A procession of monks found her and gathered her up and carried her limp body into the temple. Setting her beside a fire they brought her hot tea and vegetable soup, helped her to revive back into the waking, and gave her a saffron robe to replace her ruined clothes. In time she was able to stand and walk again, and at her request they brought Anantamati to see her.

They exchanged smiles, salutations and respectful bows with each other, then sat with their legs crossed on the exquisite handwoven rugs. To Margret, Anantamati was a young and handsome man, of smooth features and kind expression. He spoke exactly the same way he had before on the phone, with a voice undisturbed by stress or uncertainty or the anxious whine of someone who'd like to quit his job if only there were anything better in the tech industry these days. In his presense, it was as if even the molecules of air were soothed and reassured, told to be calm by a person who was in tune to the fundamental wavelength of the universe, the source of infinite wisdom, and therefore could not be wrong.

“It is so good to see your face, Margret,” he cooed. “Never before has anyone sought our humble temple here in these mountains.”

“You have no idea what it took to find you,” Margret said, “is it true what they say, that you can feel the vibrations of a butterfly's wings in a meadow in Montana?”

“Yes, this is true,” Anantamati replied, “the meditation techniques of our mentor and leader, Vasubandhu, even gift me with the sensitivity to hear the wind blow the tiny little hairs on its head.”

“And that you can see even the most complex folding patterns of proteins, and tell what shape they will form, and what purpose it will serve once folded?”

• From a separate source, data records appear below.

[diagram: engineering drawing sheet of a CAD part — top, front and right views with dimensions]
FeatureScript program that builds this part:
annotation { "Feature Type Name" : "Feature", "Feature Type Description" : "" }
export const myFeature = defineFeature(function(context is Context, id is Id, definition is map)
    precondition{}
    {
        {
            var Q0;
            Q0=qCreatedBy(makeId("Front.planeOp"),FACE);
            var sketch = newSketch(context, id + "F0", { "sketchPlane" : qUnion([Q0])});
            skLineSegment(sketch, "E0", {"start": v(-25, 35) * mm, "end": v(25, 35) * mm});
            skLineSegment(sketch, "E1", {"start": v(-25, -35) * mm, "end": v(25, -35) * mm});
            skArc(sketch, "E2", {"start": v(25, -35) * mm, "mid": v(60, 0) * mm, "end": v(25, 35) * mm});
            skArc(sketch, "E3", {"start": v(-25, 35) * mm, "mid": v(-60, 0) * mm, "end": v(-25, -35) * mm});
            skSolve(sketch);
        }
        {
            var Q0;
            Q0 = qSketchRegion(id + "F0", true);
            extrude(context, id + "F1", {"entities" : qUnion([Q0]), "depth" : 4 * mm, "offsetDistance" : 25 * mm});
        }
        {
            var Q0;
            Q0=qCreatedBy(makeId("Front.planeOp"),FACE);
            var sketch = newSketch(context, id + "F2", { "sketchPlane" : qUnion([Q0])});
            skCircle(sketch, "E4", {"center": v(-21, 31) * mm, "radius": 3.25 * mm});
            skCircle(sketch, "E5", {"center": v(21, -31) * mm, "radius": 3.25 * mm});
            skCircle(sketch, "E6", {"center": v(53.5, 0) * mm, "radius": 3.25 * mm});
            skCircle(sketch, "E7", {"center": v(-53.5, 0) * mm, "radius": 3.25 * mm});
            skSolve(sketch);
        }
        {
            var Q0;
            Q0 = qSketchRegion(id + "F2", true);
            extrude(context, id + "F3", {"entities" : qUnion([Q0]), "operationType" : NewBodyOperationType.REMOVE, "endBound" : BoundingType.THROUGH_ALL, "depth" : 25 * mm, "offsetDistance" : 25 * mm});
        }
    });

“All that and more, yes. We have tapped into the source of infinite wisdom, a layer of knowing that exists at the interface of consciousness and unconsciousness.”

“And that's why you can answer any question that's asked of you?”

“Yes, dear Margret. Why, is there something you wish to ask?”

Margret's lip trembled as she stared into the deep brown eyes of the handsome south Asian man seated across from her, an oracle in saffron robes. A proxy for God Himself. She spoke with meekness and awe, “Okay, well... see, I'm trying to send an email attachment to a customer who's company uses Microsoft Exchange, and it won't go through.”

Anantamati took on a sad expression, “I'm sorry, I'm afraid I can't answer that question for you.”

Margret's eyes bulged, and she sputtered. “But why? I thought you could answer any question!”

“Dear Margret, I can answer even the question of life itself, but your 90 days of free technical support have elapsed. But thank you for visiting, and please have a nice day.”